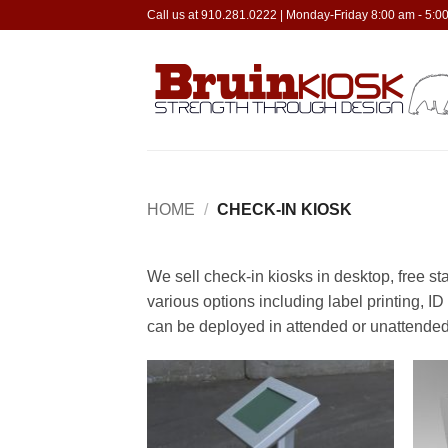
Skip
Call us at 910.281.0222 | Monday-Friday 8:00 am - 5:
to
content
HOME
/
CHECK-IN KIOSK
We sell check-in kiosks in desktop, free s
various options including label printing, I
can be deployed in attended or unattended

**JOB ITEM:**
Update the text of the items above by replacing "desktop" with "countertop" and leaving everything else unchanged. Leave the pictures out of your answer.

**COMPLETED EXERCISE:**
Skip
Call us at 910.281.0222 | Monday-Friday 8:00 am - 5:
to
content
HOME
/
CHECK-IN KIOSK
We sell check-in kiosks in countertop, free s
various options including label printing, I
can be deployed in attended or unattended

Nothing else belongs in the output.